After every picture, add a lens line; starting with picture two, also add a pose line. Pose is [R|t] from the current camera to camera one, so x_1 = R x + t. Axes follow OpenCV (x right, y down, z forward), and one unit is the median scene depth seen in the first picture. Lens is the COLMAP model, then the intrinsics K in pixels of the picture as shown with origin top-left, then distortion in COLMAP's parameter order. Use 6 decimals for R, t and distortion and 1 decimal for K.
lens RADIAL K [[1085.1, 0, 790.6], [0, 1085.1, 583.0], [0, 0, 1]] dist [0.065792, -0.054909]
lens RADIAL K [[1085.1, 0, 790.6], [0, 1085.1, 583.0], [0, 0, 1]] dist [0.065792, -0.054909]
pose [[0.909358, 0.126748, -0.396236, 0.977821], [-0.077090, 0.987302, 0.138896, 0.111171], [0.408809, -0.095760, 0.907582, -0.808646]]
--
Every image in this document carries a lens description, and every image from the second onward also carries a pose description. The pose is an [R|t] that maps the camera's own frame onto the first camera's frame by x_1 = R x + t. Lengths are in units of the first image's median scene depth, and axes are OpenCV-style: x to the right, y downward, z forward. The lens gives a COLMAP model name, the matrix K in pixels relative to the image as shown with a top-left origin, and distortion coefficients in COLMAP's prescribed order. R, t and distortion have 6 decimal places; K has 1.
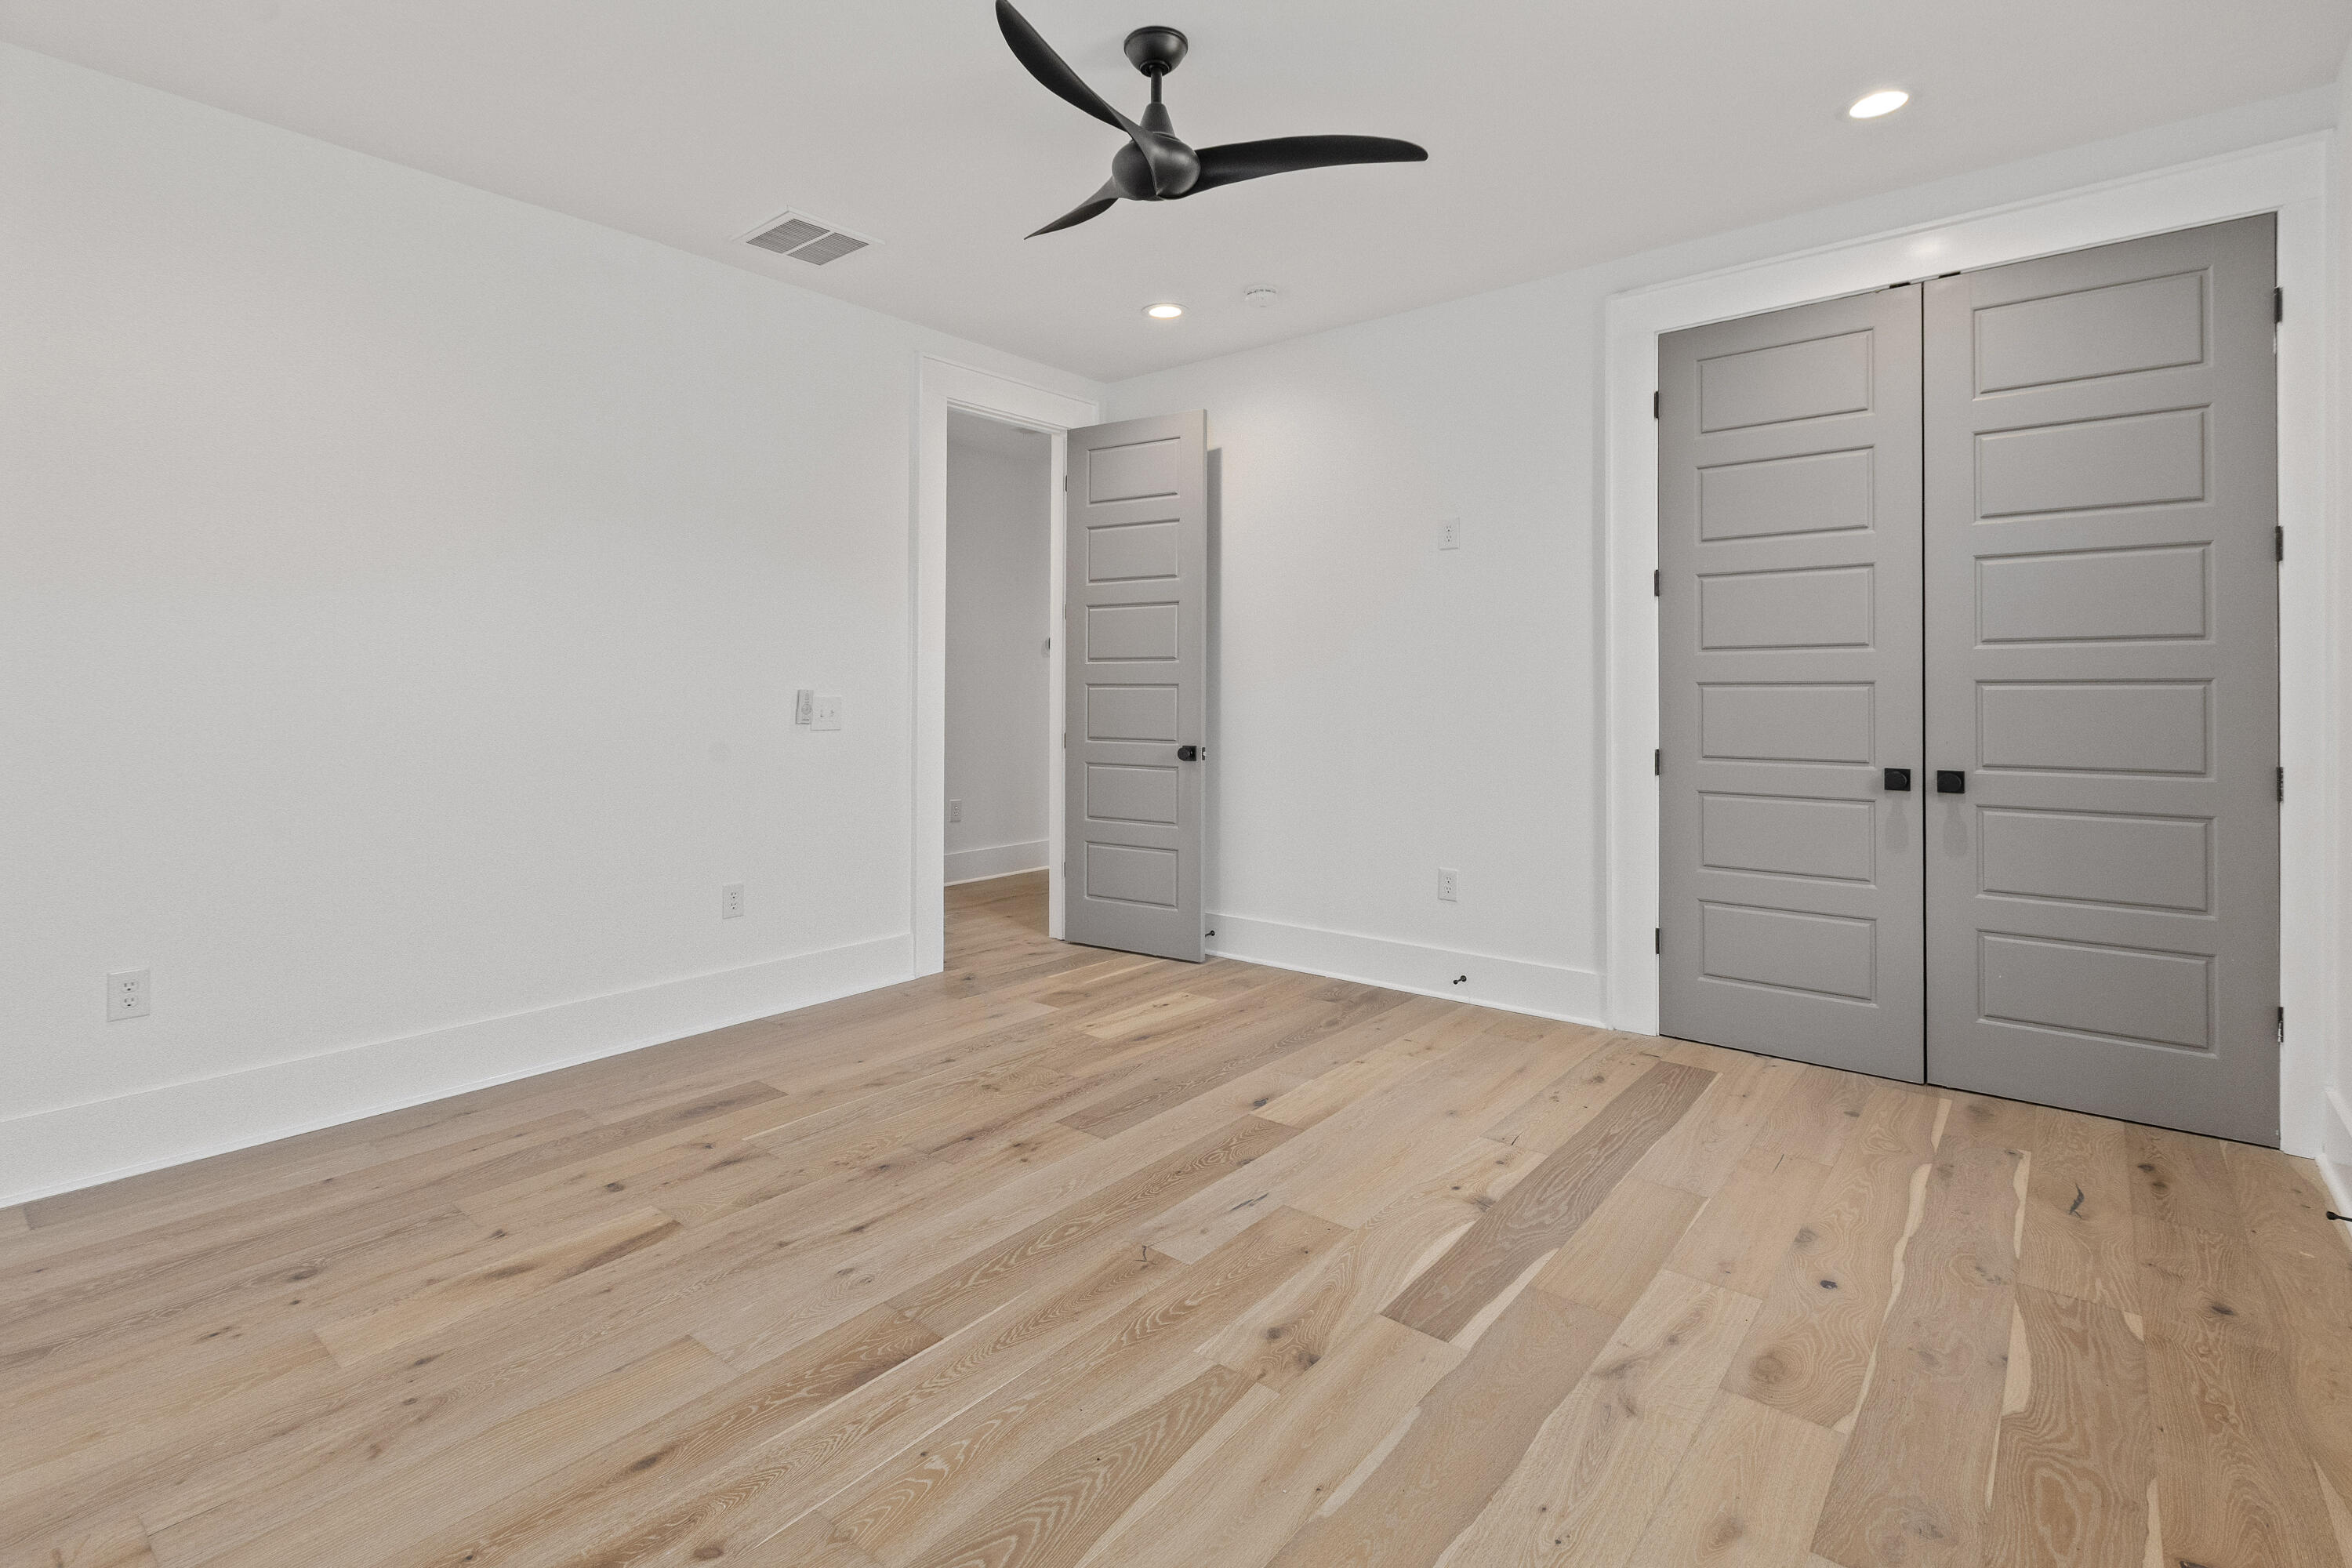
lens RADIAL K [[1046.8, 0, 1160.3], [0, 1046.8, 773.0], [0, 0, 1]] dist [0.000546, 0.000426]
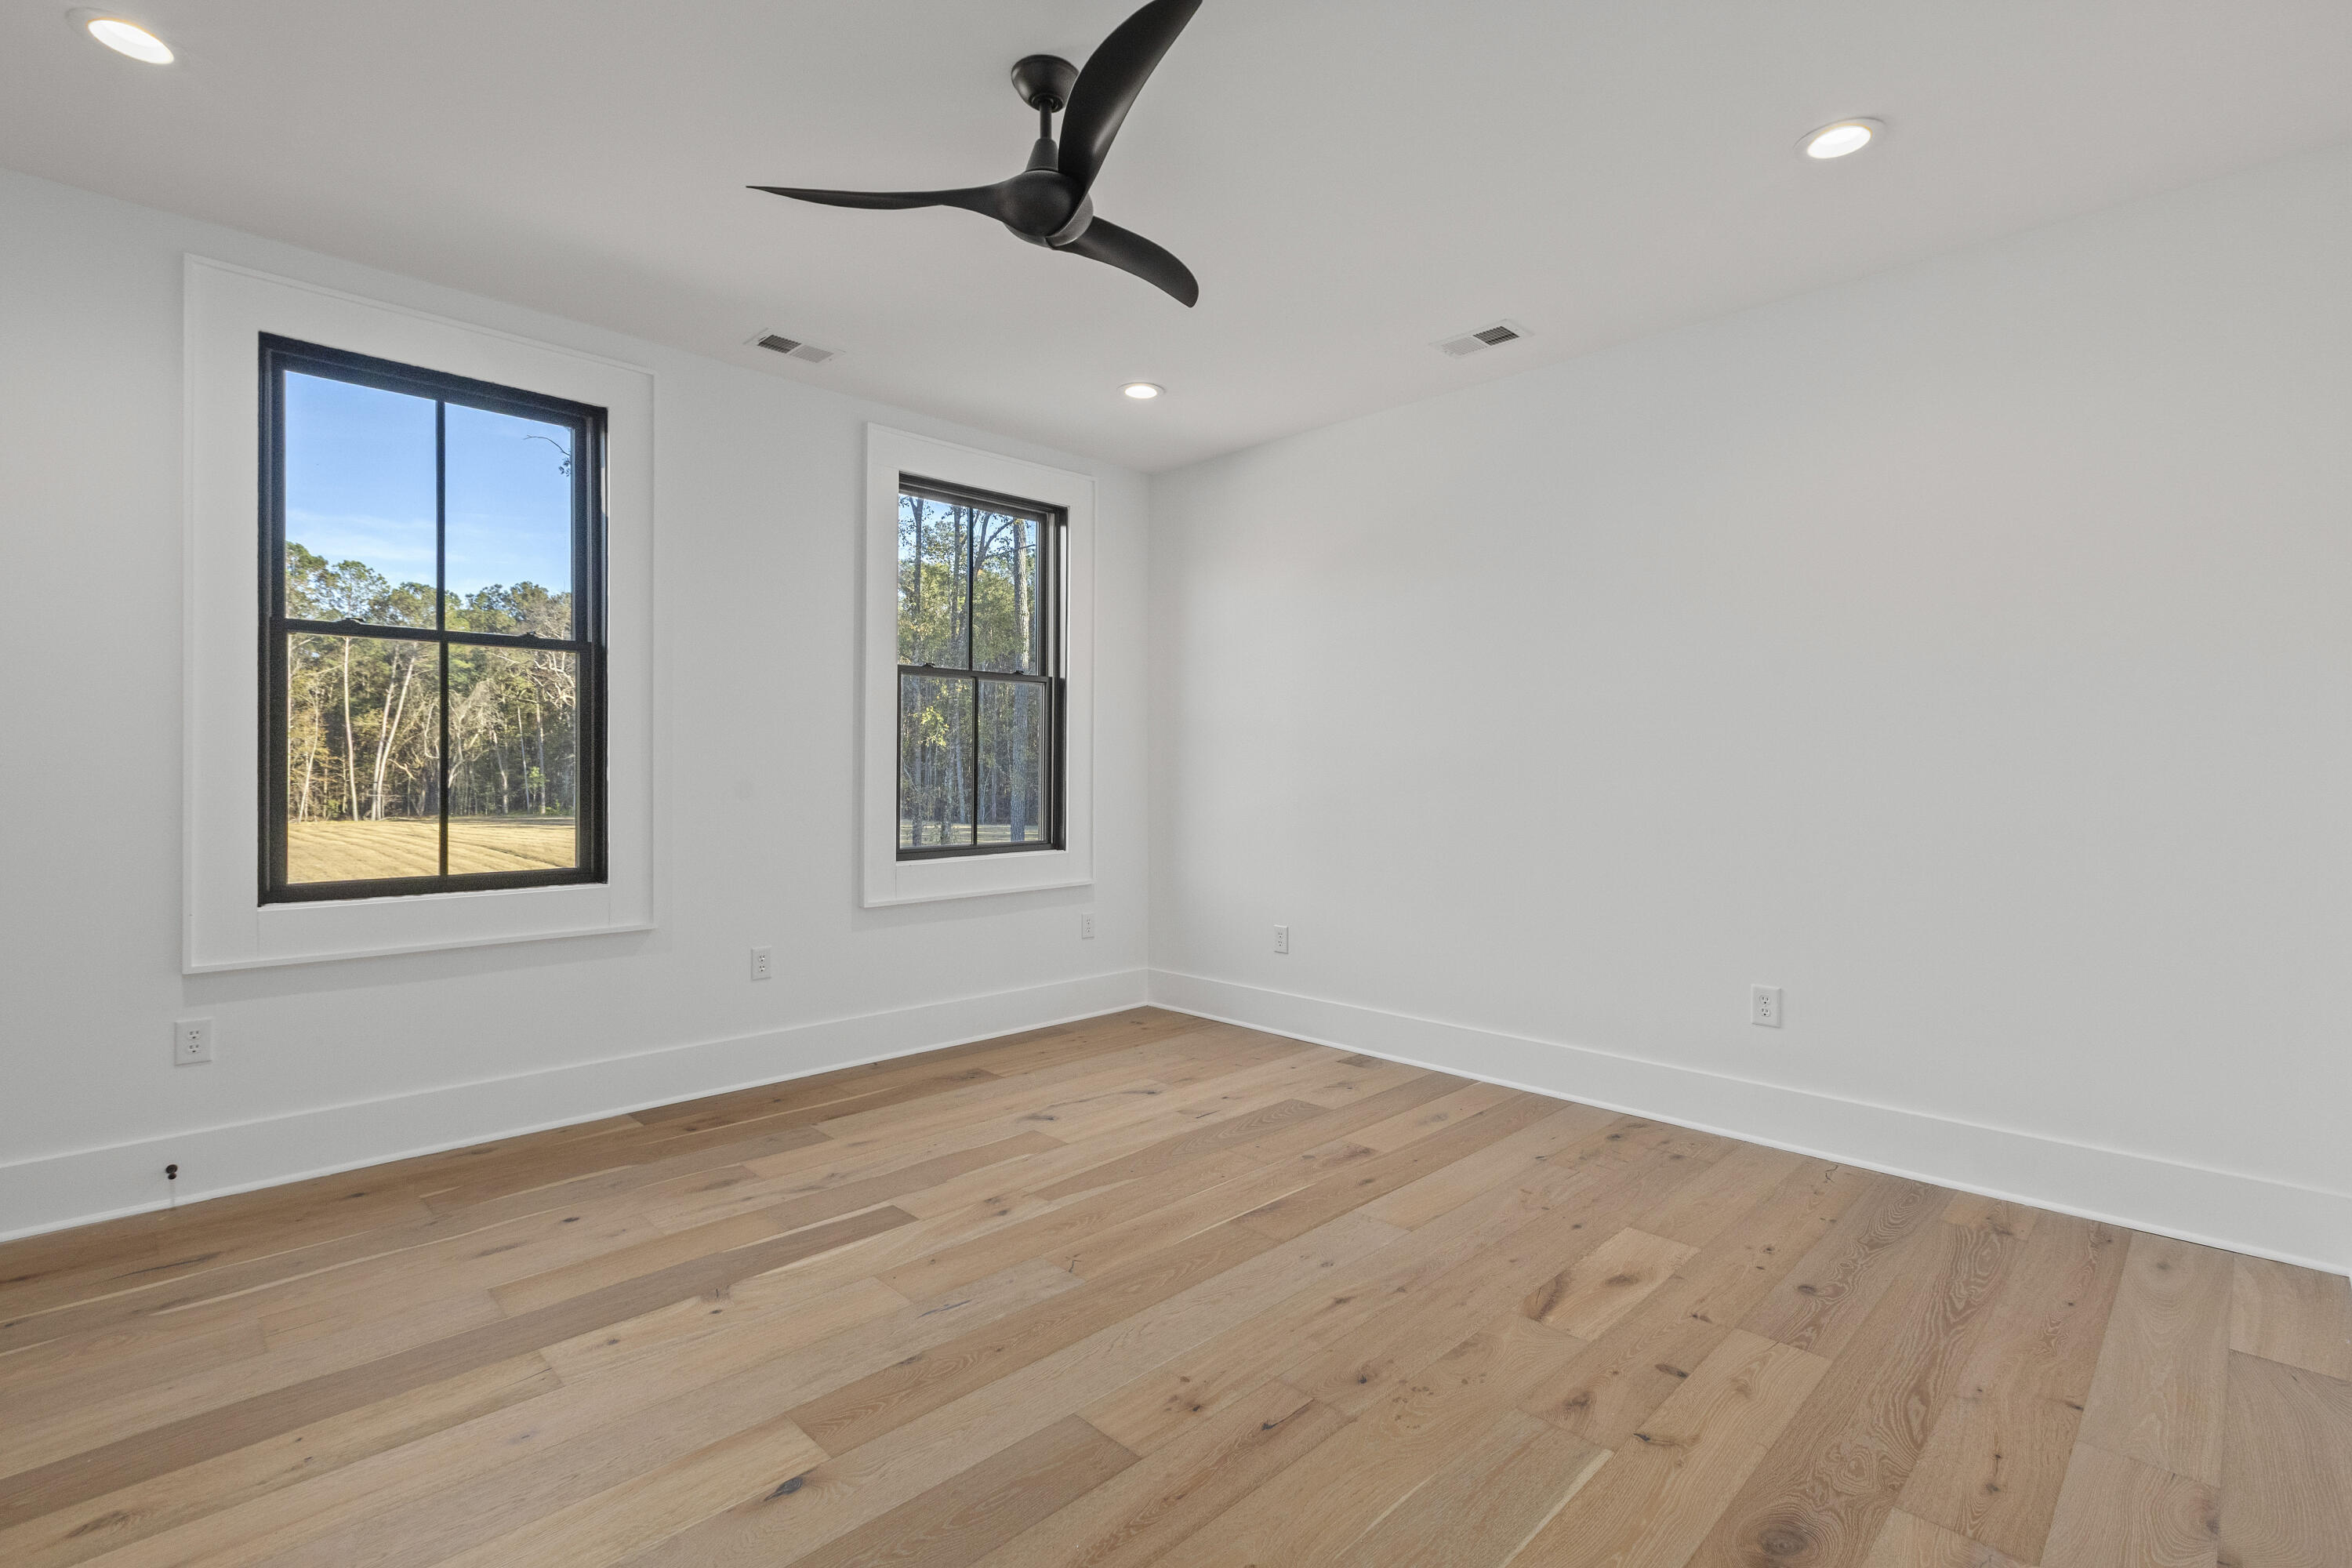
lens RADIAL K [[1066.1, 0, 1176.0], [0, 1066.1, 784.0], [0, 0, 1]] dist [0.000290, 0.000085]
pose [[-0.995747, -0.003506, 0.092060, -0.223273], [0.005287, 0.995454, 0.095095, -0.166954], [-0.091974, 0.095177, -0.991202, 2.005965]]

* EXERCISE DETAILS
Convert the data from the line with "After every picture, add" up to and including the line with "-0.095760, 0.907582, -0.808646]]" into a JSON list of strings, one string per line, leaving out any blank lines.

* REPLY TO THE EXERCISE
[
  "After every picture, add a lens line; starting with picture two, also add a pose line. Pose is [R|t] from the current camera to camera one, so x_1 = R x + t. Axes follow OpenCV (x right, y down, z forward), and one unit is the median scene depth seen in the first picture. Lens is the COLMAP model, then the intrinsics K in pixels of the picture as shown with origin top-left, then distortion in COLMAP's parameter order. Use 6 decimals for R, t and distortion and 1 decimal for K.",
  "lens RADIAL K [[1085.1, 0, 790.6], [0, 1085.1, 583.0], [0, 0, 1]] dist [0.065792, -0.054909]",
  "lens RADIAL K [[1085.1, 0, 790.6], [0, 1085.1, 583.0], [0, 0, 1]] dist [0.065792, -0.054909]",
  "pose [[0.909358, 0.126748, -0.396236, 0.977821], [-0.077090, 0.987302, 0.138896, 0.111171], [0.408809, -0.095760, 0.907582, -0.808646]]"
]